> What to work on
Starting at the line with "pyautogui.scroll(2, 323, 293)", retype every remaining line of the records exactly. Do not include pictures.

> Listed records
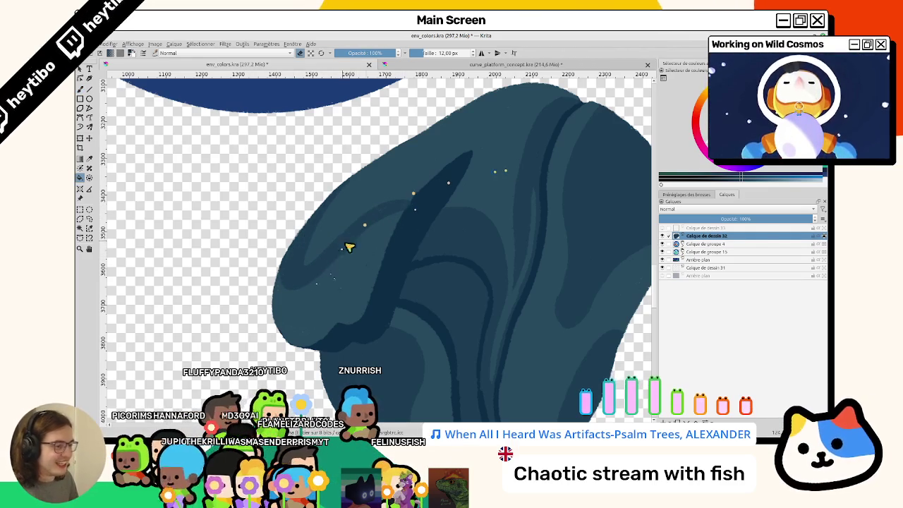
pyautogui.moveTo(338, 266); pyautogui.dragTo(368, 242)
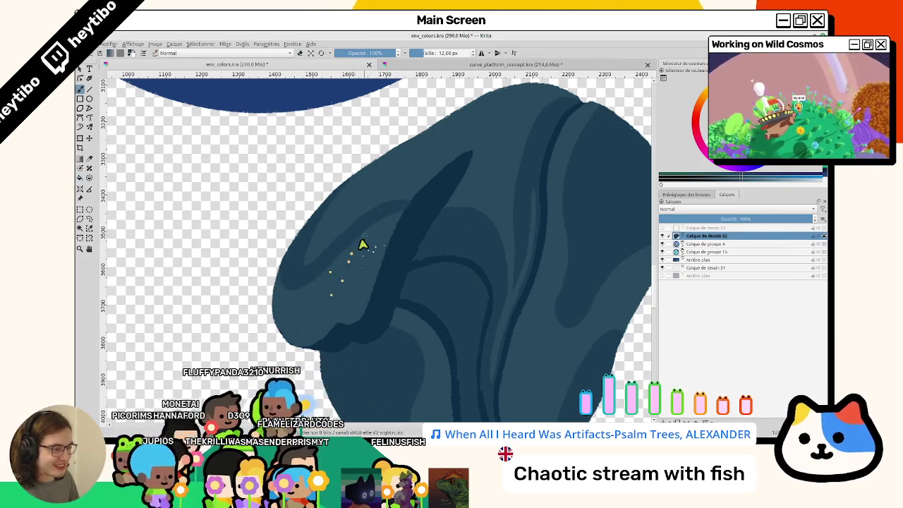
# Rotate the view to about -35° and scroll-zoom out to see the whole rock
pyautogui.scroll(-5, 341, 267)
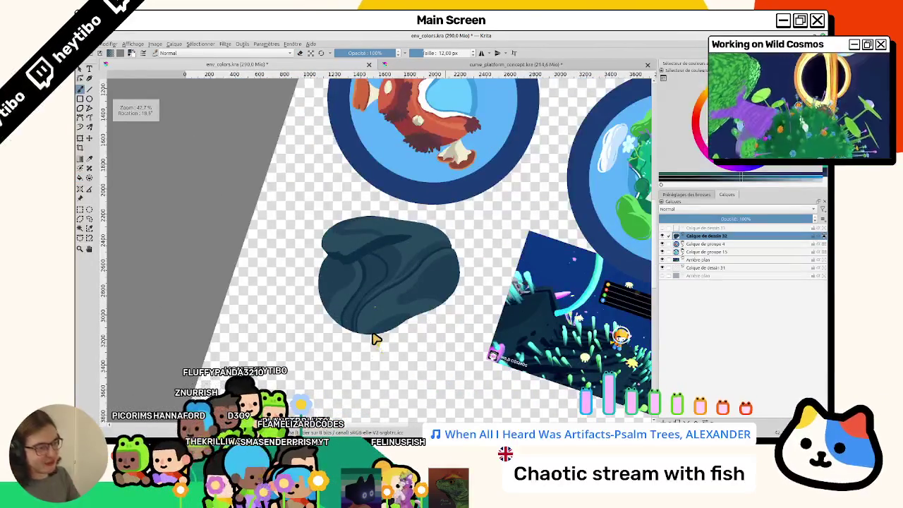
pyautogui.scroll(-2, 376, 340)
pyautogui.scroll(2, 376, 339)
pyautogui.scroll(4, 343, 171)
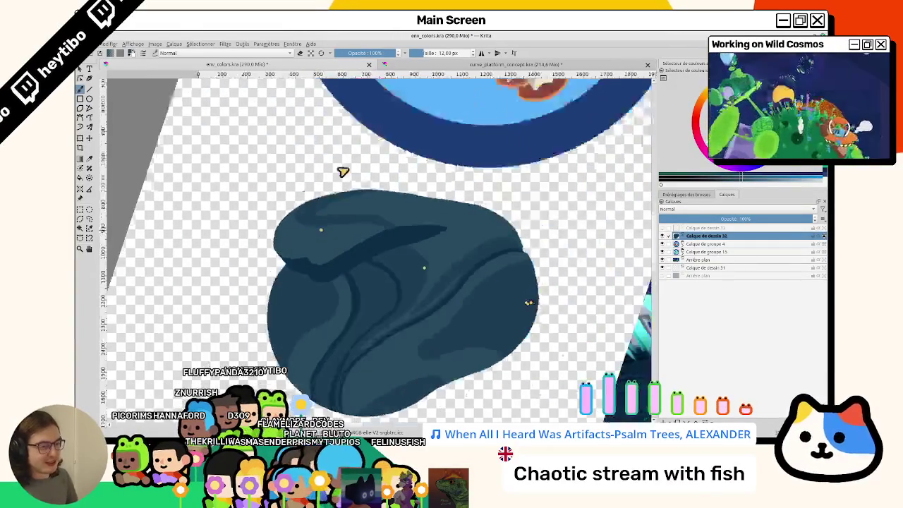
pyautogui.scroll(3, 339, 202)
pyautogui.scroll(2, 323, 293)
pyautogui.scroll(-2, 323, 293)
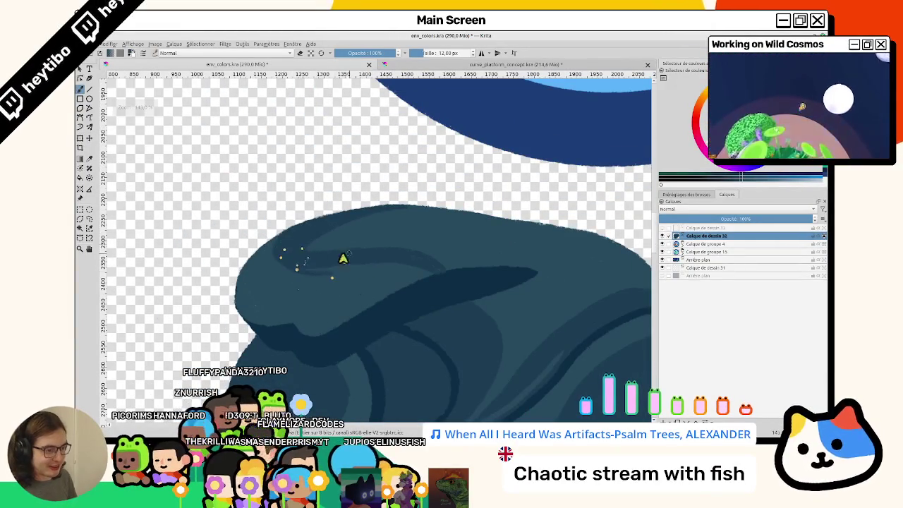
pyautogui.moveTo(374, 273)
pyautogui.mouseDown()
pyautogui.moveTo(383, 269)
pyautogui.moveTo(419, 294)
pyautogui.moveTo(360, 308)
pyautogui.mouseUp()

> Reply
pyautogui.scroll(2, 323, 293)
pyautogui.scroll(-2, 323, 293)
pyautogui.moveTo(374, 273)
pyautogui.mouseDown()
pyautogui.moveTo(383, 269)
pyautogui.moveTo(419, 294)
pyautogui.moveTo(360, 308)
pyautogui.mouseUp()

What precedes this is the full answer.